# Does anyone else do this when writing poetry?



## AnSionnach (Oct 12, 2012)

Whenever I write a poem, the experience for me is always an intensely visual one. The aspects of each individual word (denotation, connotation, etymology, sound) and the ways in which words are arranged always create very crisp, detailed images in my mind. When I decide to reword a sentence I'm not directly changing the words so much as I am manipulating the picture in my head, then mapping new words to that picture.

So when I write poetry, it feels less like I'm writing and more like I'm painting an elaborate picture. Does anyone else use that sort of synesthetic thinking when writing? Does anyone think that there are advantages/disadvantages to this technique?

I now open the floor to discussion.


----------



## Conker (Oct 14, 2012)

I don't write a whole lot of poetry, and I really don't write a whole lot of freeform poetry. For me then, it sort of boils down to "what do I want to say and how can I say while remaining in meter, rhyme, and line length." I guess it becomes more of a language puzzle, though I tend to stick with the imagery more than anything.


----------



## Sweet Pea the Malamute (Oct 22, 2012)

I go through a very similar experience  Generally, my poetry is in a narrative style, which tries to evoke the emotional 'reaction' to a certain event/memory. And in doing so, word choice is a major consideration, especially connotative meaning, and the way the words sound together, the rhythm. I don't write in rhyme, but I always read my works aloud as I edit and revise them, to get a feel for the language  as spoken, as heard. But I do try to create a total 'picture' tactile, visual, and otherwise.

I'm going to finally go to grad school for an an MFA in writing, but I'm afraid I'll have to focus more on fiction, as there is not really any hope of poetry paying the bills...even though I think it's what I am better at doing.


----------

Work required
Write out the poetry thread again starting with "So when I write" and going on through "to this technique?", substituting "sculpting" for "painting".

Source data
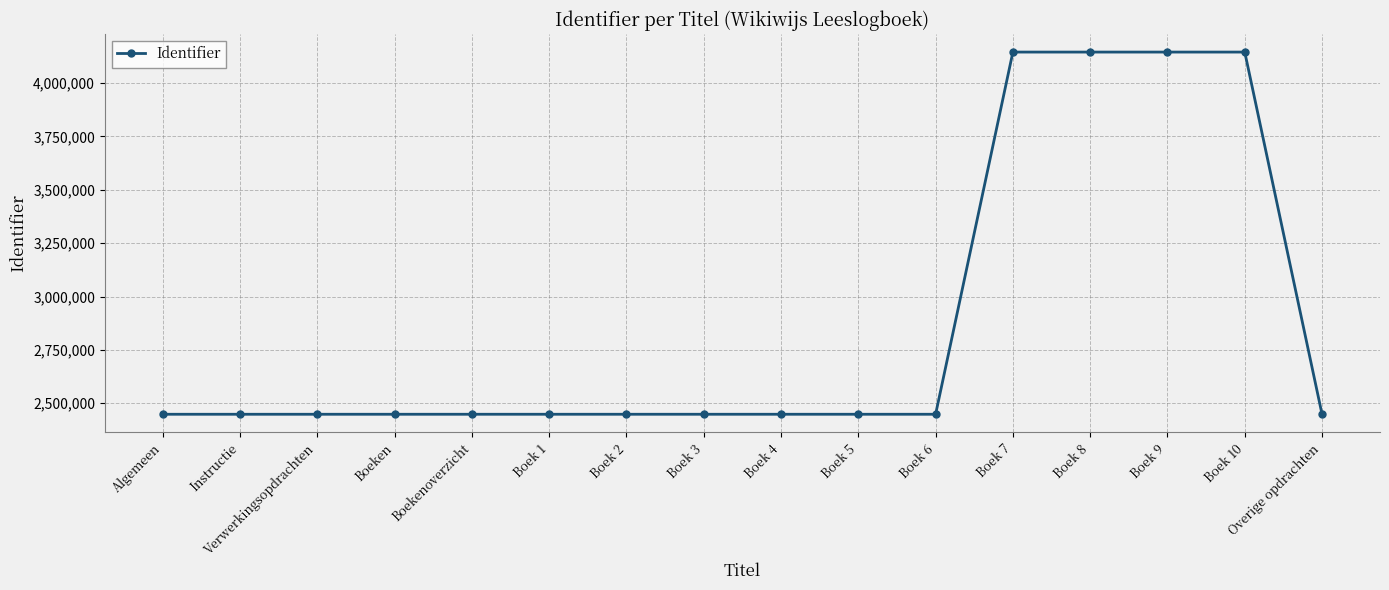

What is the label of the 7th point from the left?

Boek 2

Completed task
So when I write poetry, it feels less like I'm writing and more like I'm sculpting an elaborate picture. Does anyone else use that sort of synesthetic thinking when writing? Does anyone think that there are advantages/disadvantages to this technique?